# Modbus Master



## ellawo (16 Februar 2011)

Hallo zusammen,

habe eine CPU 315-2DP mit einem CP 341-RS232C und ein Woodward 505e (Regler für Dampfturbinen).

Die CPU ist Master, der Woodward Slave.

Die Parameter sind frei wählbar und auch kein Problem.

Der Woodward gibt mir die Datenpunktliste wie Folgt an:
boolean writes
0:0001
..
0:0080

boolean read
1:0001
..
1:0208

analog read
3:0001
..
3:0120

analog writes
4:0001
..
4:0008


bei durchwühlen der Beschreibungen und Hilfe stoße ich immer nur auf FBs bei denen ich die Nummer der DBs auf der Slave CPU angeben muss. Da mir diese nicht bekannt sind und ich nur die Adressen laut Datenpunktliste kenn weiß ich nicht mehr weiter.
Bitte um Hilfe


----------



## profichip (16 Februar 2011)

Was willst Du den eigentlich machen? Das kommt aus deinem Post nicht so richtig raus.
-- Frank


----------



## bike (16 Februar 2011)

Das steht an welcher Stelle du Bool bzw Analog lesen und schreiben kannst.

So, jetzt schreib was du machen willst und dann kannst du das Problem lösen


bike


----------



## Lars Weiß (16 Februar 2011)

ellawo schrieb:


> bei durchwühlen der Beschreibungen und Hilfe stoße ich immer nur auf FBs bei denen ich die Nummer der DBs auf der Slave CPU angeben muss.

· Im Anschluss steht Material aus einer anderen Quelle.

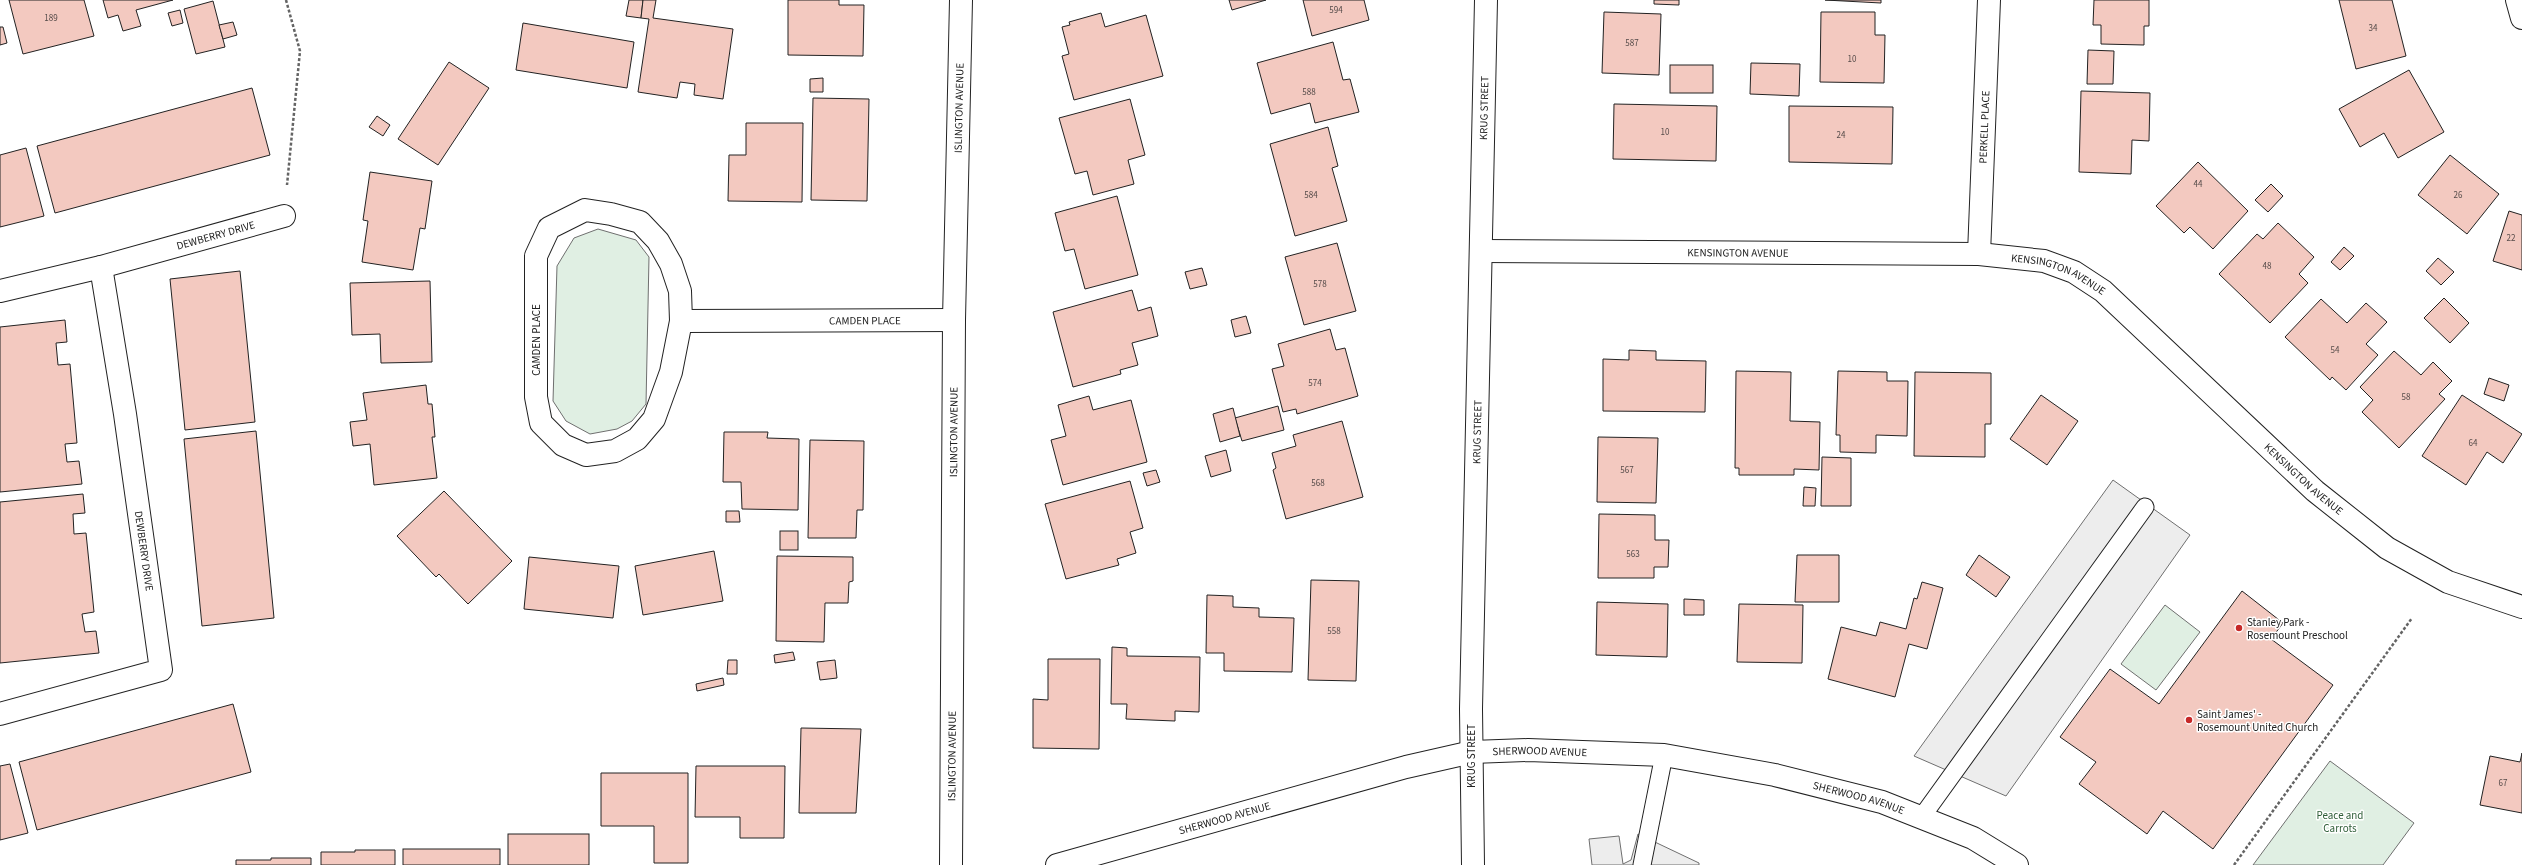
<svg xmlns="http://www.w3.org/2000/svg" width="2522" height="865" font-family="'Source Sans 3',sans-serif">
<rect width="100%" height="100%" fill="#fff"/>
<g fill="#e0efe3" stroke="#6f6f6f">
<polygon points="598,229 636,240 649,257 646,404 632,421 617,429 590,434 566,421 553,401 557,266 574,238"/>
<polygon points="2165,605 2200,632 2156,690 2121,664"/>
<polygon points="2330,761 2414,823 2383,865 2253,865"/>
</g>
<g fill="#ededed" stroke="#6f6f6f">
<polygon points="2113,480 2190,535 2006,796 1914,756"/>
<polygon points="1638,834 1699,863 1699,865 1592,865 1589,839 1619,836 1623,864 1631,860"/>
</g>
<g fill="#f3c9c0" stroke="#222">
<polygon points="9,0 84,0 94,36 23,54"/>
<polygon points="103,0 173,0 136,10 141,26 123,31 118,15 108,18"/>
<polygon points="629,0 643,0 641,18 626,16"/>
<polygon points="643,0 656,0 653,18 733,29 723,99 694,95 695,84 680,82 677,98 638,92 649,19 641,18"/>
<polygon points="788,0 839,0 839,5 864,5 863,56 788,55"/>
<polygon points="1229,0 1266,0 1232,10"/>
<polygon points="1303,0 1364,0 1369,20 1312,36"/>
<polygon points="1654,0 1679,0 1679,5 1654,4"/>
<polygon points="1825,0 1881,0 1881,3"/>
<polygon points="2094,0 2149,0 2149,26 2144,26 2144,45 2101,44 2101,25 2093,25"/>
<polygon points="2339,0 2392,0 2406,56 2356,69"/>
<polygon points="213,1 225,47 196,54 184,9"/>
<polygon points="180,10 183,23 172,26 168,13"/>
<polygon points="1604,12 1661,14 1659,75 1602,73"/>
<polygon points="1821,12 1875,12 1875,35 1885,35 1884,83 1820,82"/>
<polygon points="1101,13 1105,27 1146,15 1163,76 1074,100 1062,56 1069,54 1062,27 1070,25 1069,22"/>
<polygon points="233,22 237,35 223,39 219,25"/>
<polygon points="523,23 634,42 627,88 516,70"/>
<polygon points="0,27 3,27 7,43 0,45"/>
<polygon points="1333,42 1343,80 1350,79 1359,112 1315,123 1310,103 1271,114 1257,63"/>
<polygon points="2088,50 2114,51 2113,84 2087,84"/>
<polygon points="449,62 489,88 438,165 398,139"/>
<polygon points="1751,63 1800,64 1799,96 1750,94"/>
<rect x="1670" y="65" width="43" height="28"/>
<polygon points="2409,70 2444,132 2398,158 2384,133 2360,147 2339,109"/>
<polygon points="823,78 823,92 810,92 810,79"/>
<polygon points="252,88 270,155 55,213 37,146"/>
<polygon points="2081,91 2150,93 2149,141 2132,140 2131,174 2079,172"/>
<polygon points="813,98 869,99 867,201 811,200"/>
<polygon points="1130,99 1145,155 1128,160 1134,184 1093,195 1087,171 1075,174 1059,118"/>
<polygon points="1614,104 1717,106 1716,161 1613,159"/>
<polygon points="1789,106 1893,107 1892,164 1789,162"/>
<polygon points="377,116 390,125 383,136 369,127"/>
<polygon points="746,123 803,123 802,202 728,201 729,155 746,155"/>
<polygon points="1328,127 1338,166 1332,168 1347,221 1295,236 1270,144"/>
<polygon points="26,148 44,216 0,227 0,155"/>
<polygon points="2450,155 2499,194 2467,234 2418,195"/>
<polygon points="2198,162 2248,211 2213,249 2190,227 2184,233 2156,206"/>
<polygon points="370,172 432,181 425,229 420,228 413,270 362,262 368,221 363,220"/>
<polygon points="2271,184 2283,196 2268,212 2255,200"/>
<polygon points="1117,196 1138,275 1085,289 1074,249 1065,251 1055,213"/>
<polygon points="2509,211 2522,215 2522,270 2493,261"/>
<polygon points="2278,223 2314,257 2299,274 2308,283 2270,323 2219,274 2257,234 2263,239"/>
<polygon points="1337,243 1356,311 1304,325 1285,257"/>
<polygon points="2344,247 2354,256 2340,270 2331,262"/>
<polygon points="2438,258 2454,272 2441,285 2426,271"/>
<polygon points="1202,268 1207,285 1190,289 1185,272"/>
<polygon points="240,271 255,422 185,430 170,279"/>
<polygon points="430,281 432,362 381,363 380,334 352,335 350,283"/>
<polygon points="1132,290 1138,311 1151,307 1158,336 1132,343 1138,365 1120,370 1121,374 1073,387 1053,312"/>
<polygon points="2444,298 2469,323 2450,343 2424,318"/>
<polygon points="2321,299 2347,323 2366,303 2387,322 2366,344 2378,355 2346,390 2332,377 2330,380 2285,337"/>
<polygon points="1246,316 1251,333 1235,337 1231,320"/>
<polygon points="65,320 67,342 56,343 58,365 70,364 77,443 65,444 67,462 79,461 82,484 0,492 0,327"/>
<polygon points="1330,329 1336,350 1345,348 1358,396 1297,414 1296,409 1283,412 1272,369 1284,366 1278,344"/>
<polygon points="1629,350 1656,351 1656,360 1706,361 1705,412 1603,411 1603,359 1629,360"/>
<polygon points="2394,351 2421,375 2433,362 2452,381 2439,394 2445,399 2399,448 2362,412 2373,400 2360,387"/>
<polygon points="1736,371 1791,372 1790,421 1820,422 1819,470 1794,469 1794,475 1739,475 1739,468 1735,468"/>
<polygon points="1838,371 1887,372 1887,381 1908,381 1907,436 1876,435 1876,453 1840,452 1840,435 1836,435"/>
<polygon points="1915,372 1991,373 1991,424 1985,424 1985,457 1914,456"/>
<polygon points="2489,378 2509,385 2504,401 2484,394"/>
<polygon points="426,385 428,404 432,404 435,437 432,437 437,478 374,485 370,444 353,446 350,422 367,420 363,393"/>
<polygon points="2041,395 2078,421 2047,465 2010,439"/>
<polygon points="2462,395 2522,434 2503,463 2487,452 2466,485 2422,456"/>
<polygon points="1089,396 1093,410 1131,400 1147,462 1063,485 1051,440 1066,436 1058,405"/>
<polygon points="1278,406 1284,430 1242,441 1235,418"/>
<polygon points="1233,408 1240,436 1220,442 1213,414"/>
<polygon points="1342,421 1363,497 1286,519 1273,470 1276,468 1272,453 1296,446 1293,435"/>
<polygon points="256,431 274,618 202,626 184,439"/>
<polygon points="724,432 768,432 767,438 799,439 798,510 742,509 741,482 723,482"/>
<polygon points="1598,437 1658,438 1656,503 1597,502"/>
<polygon points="810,440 864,441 863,510 857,510 856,538 808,538"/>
<polygon points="1226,450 1231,471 1211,477 1205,456"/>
<polygon points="1822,457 1851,458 1851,506 1821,506"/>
<polygon points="1156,470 1160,482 1147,486 1143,473"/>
<polygon points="1130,481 1143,528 1130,532 1136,553 1117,559 1119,565 1066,579 1045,504"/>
<polygon points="1804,487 1816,488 1815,506 1803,506"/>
<polygon points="444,491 512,561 468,604 439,574 436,577 397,536"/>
<polygon points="83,494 85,513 73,514 74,534 86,533 94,612 82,614 85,632 96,631 99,653 0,663 0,502"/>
<polygon points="726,511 739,511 740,522 726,522"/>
<polygon points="1599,514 1655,515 1655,540 1669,540 1668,567 1654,567 1654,578 1598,578"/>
<rect x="780" y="531" width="18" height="19"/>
<polygon points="714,551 723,601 643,615 635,566"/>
<polygon points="1797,555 1839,555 1839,602 1795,602"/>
<polygon points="1979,555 2010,577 1996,597 1966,575"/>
<polygon points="777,556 853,557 853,581 849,582 848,603 825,603 824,642 776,641"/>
<polygon points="529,557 619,566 613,618 524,609"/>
<polygon points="1311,580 1359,581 1356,681 1308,680"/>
<polygon points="1922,582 1943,588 1927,649 1909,644 1895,697 1828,679 1841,627 1876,636 1880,622 1906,629 1914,598 1917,599"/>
<polygon points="2242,591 2283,623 2271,639 2333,685 2213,849 2163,811 2147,834 2079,784 2096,762 2060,737 2110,669 2159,704"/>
<polygon points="1207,595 1233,596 1233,607 1259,608 1259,617 1294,618 1292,672 1224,671 1224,653 1206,653"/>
<polygon points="1684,599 1704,600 1704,615 1684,615"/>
<polygon points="1597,602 1668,604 1667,657 1596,655"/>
<polygon points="1739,604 1803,605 1802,663 1737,662"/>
<polygon points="1112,647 1127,648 1127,656 1200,657 1199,712 1175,711 1175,721 1126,719 1127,704 1111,704"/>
<polygon points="793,652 795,660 775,663 774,655"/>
<polygon points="1048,659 1100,659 1099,749 1033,748 1033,699 1048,700"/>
<polygon points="728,660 737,660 737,674 727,674"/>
<polygon points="835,660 837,678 820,680 817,662"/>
<polygon points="723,678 724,685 697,691 696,684"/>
<polygon points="233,704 251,772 37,830 19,762"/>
<polygon points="801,728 861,729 856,813 799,813"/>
<polygon points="2522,753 2522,813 2480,805 2490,756 2520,762"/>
<polygon points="10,764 28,833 0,840 0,766"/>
<polygon points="696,766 785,766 784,838 740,838 740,817 695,817"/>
<polygon points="601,773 688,773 688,863 654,863 654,826 601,826"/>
<rect x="508" y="834" width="81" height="31"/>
<rect x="403" y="849" width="97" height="16"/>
<polygon points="355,850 395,850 395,865 321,865 321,852 355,852"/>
<polygon points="271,858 311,858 311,865 236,865 236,860 271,860"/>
</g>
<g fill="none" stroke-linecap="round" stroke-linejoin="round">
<defs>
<g id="lane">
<polyline points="1921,818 2145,507"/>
<polyline points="1642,865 1664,755"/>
</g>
<g id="street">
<polyline points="2517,0 2522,18"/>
<polygon points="585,210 611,214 640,222 658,241 671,264 680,291 681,321 671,372 654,419 637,439 615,451 586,455 563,445 541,423 536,397 536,256 549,228"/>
<path id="s1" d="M1482,251L1979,254L2044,261L2074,272L2103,291L2315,491L2387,548L2448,582L2522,607"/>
<path id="s2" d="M1979,254L1989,0"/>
<path id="s3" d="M101,267L284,216"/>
<path id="s4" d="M0,291L101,267L125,414L161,670L0,714"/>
<path id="s5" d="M681,321L954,320"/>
<path id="s6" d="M951,865L954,320L961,0"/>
<path id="s7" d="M1057,865L1406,767L1472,752L1528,750L1664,755L1775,775L1882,802L1973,838L2017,865"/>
</g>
<g id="secondary">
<path id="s8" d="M1473,865L1471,709L1486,0"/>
</g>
</defs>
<use href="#lane" stroke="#222" stroke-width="19"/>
<use href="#street" stroke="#222" stroke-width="24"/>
<use href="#secondary" stroke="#222" stroke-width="24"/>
<g stroke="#646464" stroke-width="2.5" stroke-dasharray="3 2" stroke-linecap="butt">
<polyline points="286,0 300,51 287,185"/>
<polyline points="2234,865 2412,618"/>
</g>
<use href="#lane" stroke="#fff" stroke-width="17"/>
<use href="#street" stroke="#fff" stroke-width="22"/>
<use href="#secondary" stroke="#fff" stroke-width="22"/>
</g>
<g fill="#c62828" stroke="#fff" stroke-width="1.5">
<circle cx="2239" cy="628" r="4"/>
<circle cx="2189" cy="720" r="4"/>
</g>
<g text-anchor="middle" stroke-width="3" stroke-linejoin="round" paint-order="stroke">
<g font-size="9" fill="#564c4a">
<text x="1336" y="13">594</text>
<text x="51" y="21">189</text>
<text x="2373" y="31">34</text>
<text x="1632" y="46">587</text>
<text x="1852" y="62">10</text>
<text x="1309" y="95">588</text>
<text x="1665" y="135">10</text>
<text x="1841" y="138">24</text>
<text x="2198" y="187">44</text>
<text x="1311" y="198">584</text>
<text x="2458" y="198">26</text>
<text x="2511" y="241">22</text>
<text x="2267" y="269">48</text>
<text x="1320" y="287">578</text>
<text x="2335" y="353">54</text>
<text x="1315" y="386">574</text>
<text x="2406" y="400">58</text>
<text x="2473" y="446">64</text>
<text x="1627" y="473">567</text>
<text x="1318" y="486">568</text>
<text x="1633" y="557">563</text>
<text x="1334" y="634">558</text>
<text x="2503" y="786">67</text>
</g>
<g font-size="11" fill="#222" stroke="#fff">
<text dy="4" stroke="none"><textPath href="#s6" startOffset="757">ISLINGTON AVENUE</textPath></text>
<text dy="4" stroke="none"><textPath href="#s8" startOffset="757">KRUG STREET</textPath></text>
<text dy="4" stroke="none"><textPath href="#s2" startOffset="127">PERKELL PLACE</textPath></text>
<text dy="4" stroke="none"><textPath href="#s3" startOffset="119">DEWBERRY DRIVE</textPath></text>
<text dy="4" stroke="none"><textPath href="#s1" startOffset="256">KENSINGTON AVENUE</textPath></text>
<text dy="4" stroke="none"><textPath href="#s1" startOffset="580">KENSINGTON AVENUE</textPath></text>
<text dy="4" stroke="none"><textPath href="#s5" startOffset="184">CAMDEN PLACE</textPath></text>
<text transform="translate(536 340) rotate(-90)" y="4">CAMDEN PLACE</text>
<text dy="4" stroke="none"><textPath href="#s6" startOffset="433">ISLINGTON AVENUE</textPath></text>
<text dy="4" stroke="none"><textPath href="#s8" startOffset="433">KRUG STREET</textPath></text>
<text dy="4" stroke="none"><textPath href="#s1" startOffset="904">KENSINGTON AVENUE</textPath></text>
<text dy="4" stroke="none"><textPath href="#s4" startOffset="391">DEWBERRY DRIVE</textPath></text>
<text dy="4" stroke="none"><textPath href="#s7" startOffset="498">SHERWOOD AVENUE</textPath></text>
<text dy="4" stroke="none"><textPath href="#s6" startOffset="109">ISLINGTON AVENUE</textPath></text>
<text transform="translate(1471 756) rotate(-90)" y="4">KRUG STREET</text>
<text dy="4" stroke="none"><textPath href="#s7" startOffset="822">SHERWOOD AVENUE</textPath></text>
<text dy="4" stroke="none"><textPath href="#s7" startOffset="174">SHERWOOD AVENUE</textPath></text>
</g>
<g font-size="11" fill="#222" stroke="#fff" text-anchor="start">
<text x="2247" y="626">Stanley Park -<tspan x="2247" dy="13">Rosemount Preschool</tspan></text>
<text x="2197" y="718">Saint James' -<tspan x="2197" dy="13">Rosemount United Church</tspan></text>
</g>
<g font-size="11" fill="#2f5e38" stroke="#fff">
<text x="2340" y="819">Peace and<tspan x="2340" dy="13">Carrots</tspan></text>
</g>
</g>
</svg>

Und was ist das für eine Beschreibung ? Der Modbus kennt keine DBs und FBs, nur Register, Coils und Inputs.


----------



## ellawo (17 Februar 2011)

sorry für die schlechte beschreibung

möchte die adressen "boolean writes" (0:0001..0:0080) beschreiben

die "boolean read" (1:0001..1:0200 ) auslesen und in einem DB speichern

die "analog read" (3:0001..3:0120 ) ebenfalls

und die "analog writes" (4:0001..4:0008 ) wieder beschreiben


als SLAVE ist das ganze ja recht einfach aber als MASTER hab ich wie gesagt nur den FB 7+8 (im beispeil projekt zXX21_04_PtP_Com_MODMA) gefunden
wo die daten aus einem DB in einen DB der partner CPU gesendet werden
jedoch ist mir da kein DB bekannt und ich weiß nicht wie bzw wo ich angeben kann auf welches Register gesendet bzw von welchem Register gelesen werden soll

in dem Programm steht im DB der gesendet wird als BYTE 0 die SLAVE Adresse und im BYTE 1 der Funktionscode...reicht das schon?


----------



## Lars Weiß (17 Februar 2011)

boolean writes
0:0001
..
0:0080

==> Coil-Status 1-80, Funktionscode 1 (lesen), Funktioncode 5 (schreiben)

boolean read
1:0001
..
1:0208

==> Input-Status 1-208, Funktionsocde 2 (nur lesen)

analog read
3:0001
..
3:0120

==> Input-Register 1-120, Funktioncode 4 (lnur lesen)

analog writes
4:0001
..
4:0008

==> Holding-Register 1-8, Funktioncode 3 (lesen), Funktionscode 6 (schreiben)


----------



## ellawo (17 Februar 2011)

das ist mir im groben schon bekannt gewesen

mir ist nur noch nicht ganz klar wie ich den inhalt eines DB in
==> Coil-Status 1-80, Funktioncode 5 (schreiben)
==> Holding-Register 1-8, Funktionscode 6 (schreiben) 	
schreibe

oder wie ich die daten aus
==> Input-Status 1-208, Funktionsocde 2 (nur lesen)
==> Input-Register 1-120, Funktioncode 4 (lnur lesen)
lese und in einen DB schreibe


----------



## Lars Weiß (17 Februar 2011)

Kapitel 4, Modbus Funktionscodes:

http://www.vipa.de/uploads/tx_sbdownloader/HB97d_cp_09-26_01.pdf

Was du in deinem 2ten Post geschrieben hast ist richtig, Slaveadresse, Funktionscode, Startadresse und Anzahl der Bits bzw. Register und los gehts.


----------



## uncle_tom (17 Februar 2011)

Guten Abend,

ich geh mal davon aus, dass du den ladbaren Siemens-Treiber "Modbus Master für S7300/400" verwendest.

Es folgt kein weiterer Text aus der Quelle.